> GOAL OF THE EXERCISE: Turn every line of the records below into a JSON list of strings, one string per line, and skip any blank lines.
[[ DATA TO EXAMINE, beginning ]]
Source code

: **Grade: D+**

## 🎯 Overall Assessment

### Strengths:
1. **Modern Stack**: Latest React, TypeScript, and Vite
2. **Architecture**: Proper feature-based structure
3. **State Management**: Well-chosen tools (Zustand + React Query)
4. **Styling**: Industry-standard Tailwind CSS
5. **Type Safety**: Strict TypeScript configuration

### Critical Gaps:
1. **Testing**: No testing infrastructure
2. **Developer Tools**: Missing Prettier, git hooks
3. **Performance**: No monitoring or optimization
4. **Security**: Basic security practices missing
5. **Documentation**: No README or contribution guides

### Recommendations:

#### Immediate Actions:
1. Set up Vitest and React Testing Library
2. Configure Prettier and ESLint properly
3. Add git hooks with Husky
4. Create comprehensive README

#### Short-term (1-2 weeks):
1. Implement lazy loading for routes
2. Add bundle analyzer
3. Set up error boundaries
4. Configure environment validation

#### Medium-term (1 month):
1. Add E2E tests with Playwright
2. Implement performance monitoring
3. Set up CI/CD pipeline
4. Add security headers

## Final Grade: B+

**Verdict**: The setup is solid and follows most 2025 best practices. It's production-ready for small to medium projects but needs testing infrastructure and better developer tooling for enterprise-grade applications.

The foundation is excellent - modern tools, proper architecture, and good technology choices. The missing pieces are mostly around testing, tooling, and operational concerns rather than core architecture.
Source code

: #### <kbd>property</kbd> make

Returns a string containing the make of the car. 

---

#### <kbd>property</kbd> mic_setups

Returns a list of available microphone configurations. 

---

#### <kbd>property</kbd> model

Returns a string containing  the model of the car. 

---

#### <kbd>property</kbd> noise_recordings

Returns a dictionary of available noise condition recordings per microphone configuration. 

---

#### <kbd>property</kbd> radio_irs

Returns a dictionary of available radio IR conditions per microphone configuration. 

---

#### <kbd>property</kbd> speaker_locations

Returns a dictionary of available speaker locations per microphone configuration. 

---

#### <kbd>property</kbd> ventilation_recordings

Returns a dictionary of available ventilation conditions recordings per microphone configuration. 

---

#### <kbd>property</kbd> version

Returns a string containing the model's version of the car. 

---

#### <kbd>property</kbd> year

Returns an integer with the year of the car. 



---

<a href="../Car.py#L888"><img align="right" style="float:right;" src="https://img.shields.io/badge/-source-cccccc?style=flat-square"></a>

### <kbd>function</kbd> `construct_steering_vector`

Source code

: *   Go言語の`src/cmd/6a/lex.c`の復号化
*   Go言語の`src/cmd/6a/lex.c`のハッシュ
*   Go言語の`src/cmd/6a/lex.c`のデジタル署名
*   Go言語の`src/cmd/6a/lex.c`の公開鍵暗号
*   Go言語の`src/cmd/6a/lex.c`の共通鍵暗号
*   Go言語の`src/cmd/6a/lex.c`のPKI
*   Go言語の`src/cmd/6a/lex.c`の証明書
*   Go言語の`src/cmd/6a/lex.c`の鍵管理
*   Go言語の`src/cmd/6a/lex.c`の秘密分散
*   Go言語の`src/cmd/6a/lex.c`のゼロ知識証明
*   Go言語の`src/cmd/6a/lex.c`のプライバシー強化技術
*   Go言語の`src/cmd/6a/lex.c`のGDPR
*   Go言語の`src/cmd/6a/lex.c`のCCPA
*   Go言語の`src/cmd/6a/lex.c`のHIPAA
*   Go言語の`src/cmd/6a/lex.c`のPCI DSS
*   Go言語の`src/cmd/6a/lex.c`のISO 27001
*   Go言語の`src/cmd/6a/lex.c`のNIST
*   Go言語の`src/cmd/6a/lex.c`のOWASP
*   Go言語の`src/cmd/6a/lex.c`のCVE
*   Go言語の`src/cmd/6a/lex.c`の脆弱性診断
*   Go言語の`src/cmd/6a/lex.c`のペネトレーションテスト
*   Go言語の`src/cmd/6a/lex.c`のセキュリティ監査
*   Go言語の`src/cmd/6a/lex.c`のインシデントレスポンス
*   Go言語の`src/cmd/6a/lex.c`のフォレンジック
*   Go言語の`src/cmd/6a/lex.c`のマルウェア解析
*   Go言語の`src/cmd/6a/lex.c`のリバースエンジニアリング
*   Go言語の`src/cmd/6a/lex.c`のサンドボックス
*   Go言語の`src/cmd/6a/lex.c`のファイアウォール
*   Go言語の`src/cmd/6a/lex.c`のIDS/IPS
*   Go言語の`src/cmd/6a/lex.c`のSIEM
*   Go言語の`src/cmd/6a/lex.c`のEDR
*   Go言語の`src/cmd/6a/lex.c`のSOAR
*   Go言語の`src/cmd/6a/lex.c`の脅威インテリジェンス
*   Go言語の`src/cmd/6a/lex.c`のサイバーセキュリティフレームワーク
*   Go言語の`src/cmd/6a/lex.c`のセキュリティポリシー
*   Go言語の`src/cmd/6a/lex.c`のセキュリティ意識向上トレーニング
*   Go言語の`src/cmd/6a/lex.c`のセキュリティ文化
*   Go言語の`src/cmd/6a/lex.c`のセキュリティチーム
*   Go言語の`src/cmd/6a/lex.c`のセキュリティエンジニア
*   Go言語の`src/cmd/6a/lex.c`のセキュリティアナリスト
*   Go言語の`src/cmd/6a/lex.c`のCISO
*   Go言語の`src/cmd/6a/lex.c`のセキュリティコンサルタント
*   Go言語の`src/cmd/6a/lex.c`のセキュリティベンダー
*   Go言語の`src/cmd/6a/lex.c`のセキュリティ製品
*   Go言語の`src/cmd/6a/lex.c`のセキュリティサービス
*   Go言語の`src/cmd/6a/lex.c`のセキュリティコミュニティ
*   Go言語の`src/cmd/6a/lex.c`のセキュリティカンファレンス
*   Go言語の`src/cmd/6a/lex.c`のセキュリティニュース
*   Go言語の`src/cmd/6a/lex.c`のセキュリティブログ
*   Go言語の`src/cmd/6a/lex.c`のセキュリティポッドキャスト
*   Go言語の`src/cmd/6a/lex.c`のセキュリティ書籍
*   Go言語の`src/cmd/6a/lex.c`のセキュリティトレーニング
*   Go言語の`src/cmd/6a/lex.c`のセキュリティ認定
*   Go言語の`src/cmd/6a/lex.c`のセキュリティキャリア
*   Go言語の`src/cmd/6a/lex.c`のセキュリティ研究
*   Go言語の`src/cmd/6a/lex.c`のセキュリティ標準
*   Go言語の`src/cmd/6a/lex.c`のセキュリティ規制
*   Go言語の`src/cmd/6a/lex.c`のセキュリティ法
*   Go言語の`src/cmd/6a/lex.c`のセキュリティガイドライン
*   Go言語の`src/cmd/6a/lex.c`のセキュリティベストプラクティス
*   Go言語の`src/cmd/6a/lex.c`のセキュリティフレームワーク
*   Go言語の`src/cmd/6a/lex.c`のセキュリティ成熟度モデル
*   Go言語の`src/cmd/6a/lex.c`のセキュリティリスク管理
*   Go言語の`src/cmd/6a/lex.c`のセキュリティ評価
[[ DATA TO EXAMINE, end ]]
> THE ANSWER:
[
  "Source code",
  ": **Grade: D+**",
  "## 🎯 Overall Assessment",
  "### Strengths:",
  "1. **Modern Stack**: Latest React, TypeScript, and Vite",
  "2. **Architecture**: Proper feature-based structure",
  "3. **State Management**: Well-chosen tools (Zustand + React Query)",
  "4. **Styling**: Industry-standard Tailwind CSS",
  "5. **Type Safety**: Strict TypeScript configuration",
  "### Critical Gaps:",
  "1. **Testing**: No testing infrastructure",
  "2. **Developer Tools**: Missing Prettier, git hooks",
  "3. **Performance**: No monitoring or optimization",
  "4. **Security**: Basic security practices missing",
  "5. **Documentation**: No README or contribution guides",
  "### Recommendations:",
  "#### Immediate Actions:",
  "1. Set up Vitest and React Testing Library",
  "2. Configure Prettier and ESLint properly",
  "3. Add git hooks with Husky",
  "4. Create comprehensive README",
  "#### Short-term (1-2 weeks):",
  "1. Implement lazy loading for routes",
  "2. Add bundle analyzer",
  "3. Set up error boundaries",
  "4. Configure environment validation",
  "#### Medium-term (1 month):",
  "1. Add E2E tests with Playwright",
  "2. Implement performance monitoring",
  "3. Set up CI/CD pipeline",
  "4. Add security headers",
  "## Final Grade: B+",
  "**Verdict**: The setup is solid and follows most 2025 best practices. It's production-ready for small to medium projects but needs testing infrastructure and better developer tooling for enterprise-grade applications.",
  "The foundation is excellent - modern tools, proper architecture, and good technology choices. The missing pieces are mostly around testing, tooling, and operational concerns rather than core architecture.",
  "Source code",
  ": #### <kbd>property</kbd> make",
  "Returns a string containing the make of the car. ",
  "---",
  "#### <kbd>property</kbd> mic_setups",
  "Returns a list of available microphone configurations. ",
  "---",
  "#### <kbd>property</kbd> model",
  "Returns a string containing  the model of the car. ",
  "---",
  "#### <kbd>property</kbd> noise_recordings",
  "Returns a dictionary of available noise condition recordings per microphone configuration. ",
  "---",
  "#### <kbd>property</kbd> radio_irs",
  "Returns a dictionary of available radio IR conditions per microphone configuration. ",
  "---",
  "#### <kbd>property</kbd> speaker_locations",
  "Returns a dictionary of available speaker locations per microphone configuration. ",
  "---",
  "#### <kbd>property</kbd> ventilation_recordings",
  "Returns a dictionary of available ventilation conditions recordings per microphone configuration. ",
  "---",
  "#### <kbd>property</kbd> version",
  "Returns a string containing the model's version of the car. ",
  "---",
  "#### <kbd>property</kbd> year",
  "Returns an integer with the year of the car. ",
  "---",
  "<a href=\"../Car.py#L888\"><img align=\"right\" style=\"float:right;\" src=\"https://img.shields.io/badge/-source-cccccc?style=flat-square\"></a>",
  "### <kbd>function</kbd> `construct_steering_vector`",
  "Source code",
  ": *   Go言語の`src/cmd/6a/lex.c`の復号化",
  "*   Go言語の`src/cmd/6a/lex.c`のハッシュ",
  "*   Go言語の`src/cmd/6a/lex.c`のデジタル署名",
  "*   Go言語の`src/cmd/6a/lex.c`の公開鍵暗号",
  "*   Go言語の`src/cmd/6a/lex.c`の共通鍵暗号",
  "*   Go言語の`src/cmd/6a/lex.c`のPKI",
  "*   Go言語の`src/cmd/6a/lex.c`の証明書",
  "*   Go言語の`src/cmd/6a/lex.c`の鍵管理",
  "*   Go言語の`src/cmd/6a/lex.c`の秘密分散",
  "*   Go言語の`src/cmd/6a/lex.c`のゼロ知識証明",
  "*   Go言語の`src/cmd/6a/lex.c`のプライバシー強化技術",
  "*   Go言語の`src/cmd/6a/lex.c`のGDPR",
  "*   Go言語の`src/cmd/6a/lex.c`のCCPA",
  "*   Go言語の`src/cmd/6a/lex.c`のHIPAA",
  "*   Go言語の`src/cmd/6a/lex.c`のPCI DSS",
  "*   Go言語の`src/cmd/6a/lex.c`のISO 27001",
  "*   Go言語の`src/cmd/6a/lex.c`のNIST",
  "*   Go言語の`src/cmd/6a/lex.c`のOWASP",
  "*   Go言語の`src/cmd/6a/lex.c`のCVE",
  "*   Go言語の`src/cmd/6a/lex.c`の脆弱性診断",
  "*   Go言語の`src/cmd/6a/lex.c`のペネトレーションテスト",
  "*   Go言語の`src/cmd/6a/lex.c`のセキュリティ監査",
  "*   Go言語の`src/cmd/6a/lex.c`のインシデントレスポンス",
  "*   Go言語の`src/cmd/6a/lex.c`のフォレンジック",
  "*   Go言語の`src/cmd/6a/lex.c`のマルウェア解析",
  "*   Go言語の`src/cmd/6a/lex.c`のリバースエンジニアリング",
  "*   Go言語の`src/cmd/6a/lex.c`のサンドボックス",
  "*   Go言語の`src/cmd/6a/lex.c`のファイアウォール",
  "*   Go言語の`src/cmd/6a/lex.c`のIDS/IPS",
  "*   Go言語の`src/cmd/6a/lex.c`のSIEM",
  "*   Go言語の`src/cmd/6a/lex.c`のEDR",
  "*   Go言語の`src/cmd/6a/lex.c`のSOAR",
  "*   Go言語の`src/cmd/6a/lex.c`の脅威インテリジェンス",
  "*   Go言語の`src/cmd/6a/lex.c`のサイバーセキュリティフレームワーク",
  "*   Go言語の`src/cmd/6a/lex.c`のセキュリティポリシー",
  "*   Go言語の`src/cmd/6a/lex.c`のセキュリティ意識向上トレーニング",
  "*   Go言語の`src/cmd/6a/lex.c`のセキュリティ文化",
  "*   Go言語の`src/cmd/6a/lex.c`のセキュリティチーム",
  "*   Go言語の`src/cmd/6a/lex.c`のセキュリティエンジニア",
  "*   Go言語の`src/cmd/6a/lex.c`のセキュリティアナリスト",
  "*   Go言語の`src/cmd/6a/lex.c`のCISO",
  "*   Go言語の`src/cmd/6a/lex.c`のセキュリティコンサルタント",
  "*   Go言語の`src/cmd/6a/lex.c`のセキュリティベンダー",
  "*   Go言語の`src/cmd/6a/lex.c`のセキュリティ製品",
  "*   Go言語の`src/cmd/6a/lex.c`のセキュリティサービス",
  "*   Go言語の`src/cmd/6a/lex.c`のセキュリティコミュニティ",
  "*   Go言語の`src/cmd/6a/lex.c`のセキュリティカンファレンス",
  "*   Go言語の`src/cmd/6a/lex.c`のセキュリティニュース",
  "*   Go言語の`src/cmd/6a/lex.c`のセキュリティブログ",
  "*   Go言語の`src/cmd/6a/lex.c`のセキュリティポッドキャスト",
  "*   Go言語の`src/cmd/6a/lex.c`のセキュリティ書籍",
  "*   Go言語の`src/cmd/6a/lex.c`のセキュリティトレーニング",
  "*   Go言語の`src/cmd/6a/lex.c`のセキュリティ認定",
  "*   Go言語の`src/cmd/6a/lex.c`のセキュリティキャリア",
  "*   Go言語の`src/cmd/6a/lex.c`のセキュリティ研究",
  "*   Go言語の`src/cmd/6a/lex.c`のセキュリティ標準",
  "*   Go言語の`src/cmd/6a/lex.c`のセキュリティ規制",
  "*   Go言語の`src/cmd/6a/lex.c`のセキュリティ法",
  "*   Go言語の`src/cmd/6a/lex.c`のセキュリティガイドライン",
  "*   Go言語の`src/cmd/6a/lex.c`のセキュリティベストプラクティス",
  "*   Go言語の`src/cmd/6a/lex.c`のセキュリティフレームワーク",
  "*   Go言語の`src/cmd/6a/lex.c`のセキュリティ成熟度モデル",
  "*   Go言語の`src/cmd/6a/lex.c`のセキュリティリスク管理",
  "*   Go言語の`src/cmd/6a/lex.c`のセキュリティ評価"
]